Fig. 2. FT-IR spectra of bare and doped LiFePO4 composite materials.

Fig. 3. (a-d) SEM images and (e-h) EDX spectrum of bare LiFePO4, Cu-doped LiFePO4, La-doped LiFePO4 and Cu with La co-doped LiFePO4 composite materials, respectively.

Therefore the different morphological behaviour may be affecting the magnetic properties of the LFP materials. The presence of the all elemental composition has been confirmed by Energy dispersive X-ray spectra as shown in Figure 3(e-h). Hence, the EDX analysis can’t detect Li element in the spectrum because it is a light element [24]

3.4. Magnetic Properties-VSM

The magnetic properties were studied to confirm sample purity, transition metal oxidation states and structural ordering. Since magnetic measurements are more sensitive to these issues than X-ray diffraction [25].

The room-temperature specific magnetization (M-H) curves of prepared bare and doped-LiFePO4 samples are shown in Figure 4. The M-H curve has been analysed by VSM measurement. All the prepared materials are designate that the soft magnetic nature at room temperature. The prepared materials were refluxed at 320°C without annealing process and special environmental

Fig. 4. M-H curve of prepared (a) bare LiFePO4, (b) Cu-doped LiFePO4, (c) La-doped LiFePO4, (d) Cu with La co-doped LiFePO4 composite materials and (e) coercivity enlarged image of all samples, respectively.

It exhibits the spin-glass behaviour with antiferromagnetic nature for all samples [26-28] and the observed values of the Magnetization (Ms), coercivity force (Hci) and retentivity (Mr) are shown in Tab. 2. The induced Cu, La and both content on LFP, the coercivity and retentivity values of the prepared samples are slightly decreased, which is consistent with weakening of the antiferromagnetic exchange of metal substitution on LFP.

Table 2. Observed Magnetic Parameters values of prepared materials.

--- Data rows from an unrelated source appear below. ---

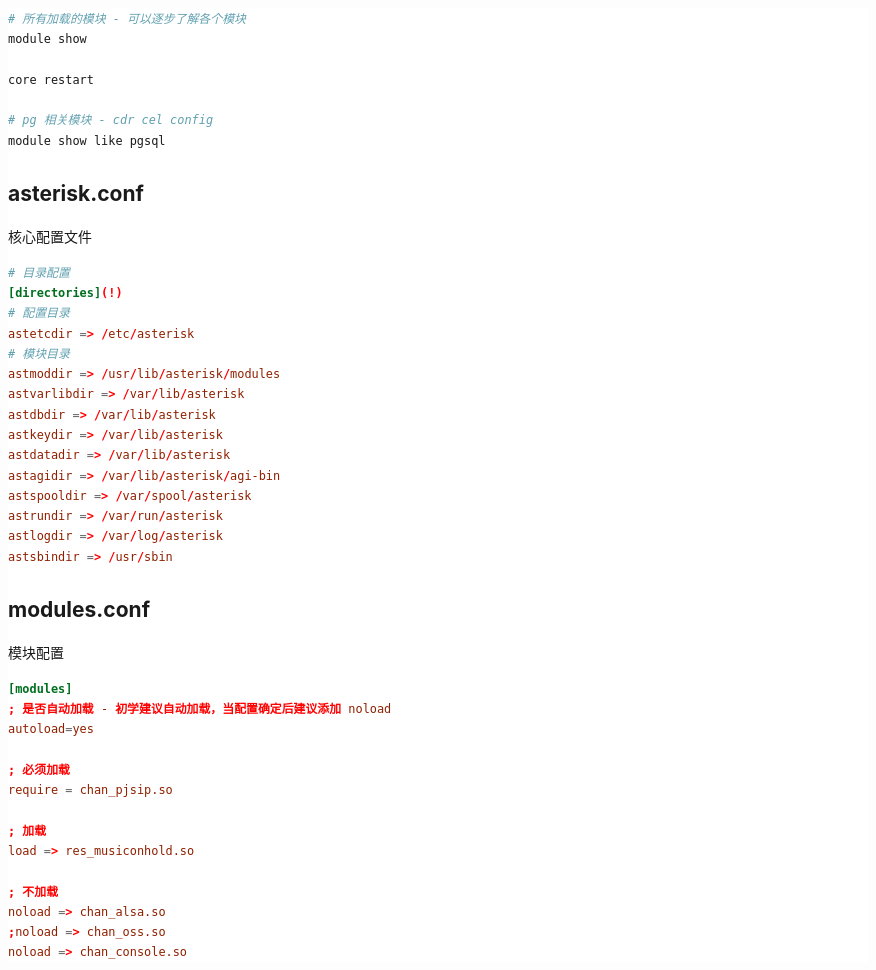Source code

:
 ```bash
# 所有加载的模块 - 可以逐步了解各个模块
module show

core restart

# pg 相关模块 - cdr cel config
module show like pgsql
```

## asterisk.conf

核心配置文件

```conf
# 目录配置
[directories](!)
# 配置目录
astetcdir => /etc/asterisk
# 模块目录
astmoddir => /usr/lib/asterisk/modules
astvarlibdir => /var/lib/asterisk
astdbdir => /var/lib/asterisk
astkeydir => /var/lib/asterisk
astdatadir => /var/lib/asterisk
astagidir => /var/lib/asterisk/agi-bin
astspooldir => /var/spool/asterisk
astrundir => /var/run/asterisk
astlogdir => /var/log/asterisk
astsbindir => /usr/sbin
```

## modules.conf

模块配置

```conf
[modules]
; 是否自动加载 - 初学建议自动加载，当配置确定后建议添加 noload
autoload=yes

; 必须加载
require = chan_pjsip.so

; 加载
load => res_musiconhold.so

; 不加载
noload => chan_alsa.so
;noload => chan_oss.so
noload => chan_console.so
```
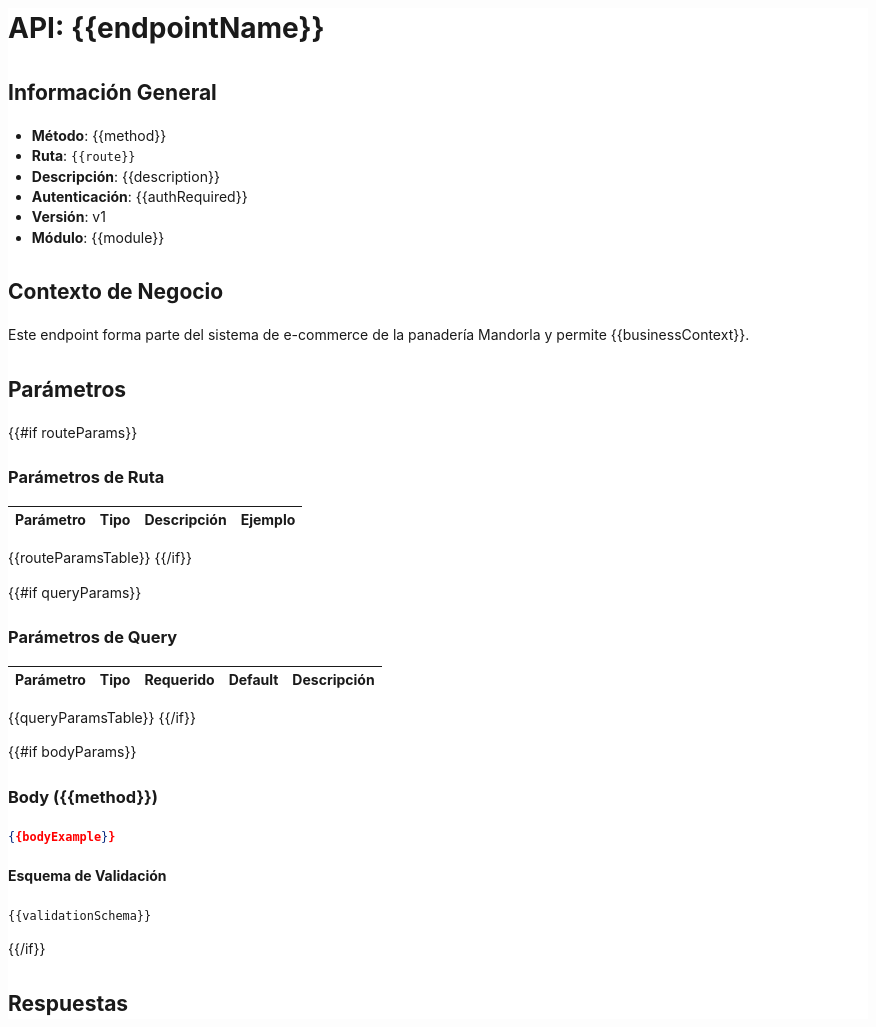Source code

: # API: {{endpointName}}

## Información General

- **Método**: {{method}}
- **Ruta**: `{{route}}`
- **Descripción**: {{description}}
- **Autenticación**: {{authRequired}}
- **Versión**: v1
- **Módulo**: {{module}}

## Contexto de Negocio

Este endpoint forma parte del sistema de e-commerce de la panadería Mandorla y permite {{businessContext}}.

## Parámetros

{{#if routeParams}}

### Parámetros de Ruta

| Parámetro | Tipo | Descripción | Ejemplo |
|-----------|------|-------------|---------|
{{routeParamsTable}}
{{/if}}

{{#if queryParams}}

### Parámetros de Query

| Parámetro | Tipo | Requerido | Default | Descripción |
|-----------|------|-----------|---------|-------------|
{{queryParamsTable}}
{{/if}}

{{#if bodyParams}}

### Body ({{method}})

```json
{{bodyExample}}
```

#### Esquema de Validación

```typescript
{{validationSchema}}
```

{{/if}}

## Respuestas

Samples name Morphological nature SEM image observation Average crystallite size
(D) nm
(Hci) (G)
Retentivity (Mr)
(×10-3 emu/g)
(Ms) (emu/g)
Bare LFP Plate with rod 66 125.38 2.1227 0.20888
Cu doped LFP Spherical with rod 53 88.852 1.7854 0.25364
La doped LFP Spherical 45 54.811 1.7692 0.43589
Cu with La doped LFP Spherical with rod 40 25.425 1.0670 0.58560

Moreover, the M-H measurements may reveal the presence of magnetic impurity in LFP materials concentration. Also, it can be easily derived the impurity and evaluating the degree of purity of the prepared LiFePO4. The magnetization (M-H) curves of all samples are linear in the magnetic field up to 10 KOe at room temperature. Therefore, the prepared materials are free from Fe-based magnetic impurities like γ-Fe2O3 and Fe2P phases [29,30].

4. Conclusion

The phase, local structure of the polyol process prepared LFP and their composites have been explored by XRD and FT-IR analyses. It is an orthorhombic olivine structure and without impurities has been observed. The prepared samples results various shapes of particles with average particle size in the range of 200-100 nm. The magnetic measurements showed that the evidence of spin-glass behaviour with antiferromagnetic nature without magnetic impurities of LiFePO4 at room temperature. However, the dopant Cu, La and both has been reduced the coercivity and retentivity of the LFP materials. This result indicates that the polyol solvent is stabilized the Fe-ion and the magnetizations values changed due to substitution of other metals on LFP without Fe-based magnetic impurities. Moreover, the polyol process is energy-efficient, low cost precursor, significantly less expensive and easier to prepare the nano crystallite-electrode materials.